#### Exercise input
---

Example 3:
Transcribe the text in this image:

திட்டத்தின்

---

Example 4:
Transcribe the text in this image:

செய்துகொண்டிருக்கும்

#### Exercise instructions
Your response must contain all of the records, copied exactly.

#### Reply
---

Example 3:
Transcribe the text in this image:

திட்டத்தின்

---

Example 4:
Transcribe the text in this image:

செய்துகொண்டிருக்கும்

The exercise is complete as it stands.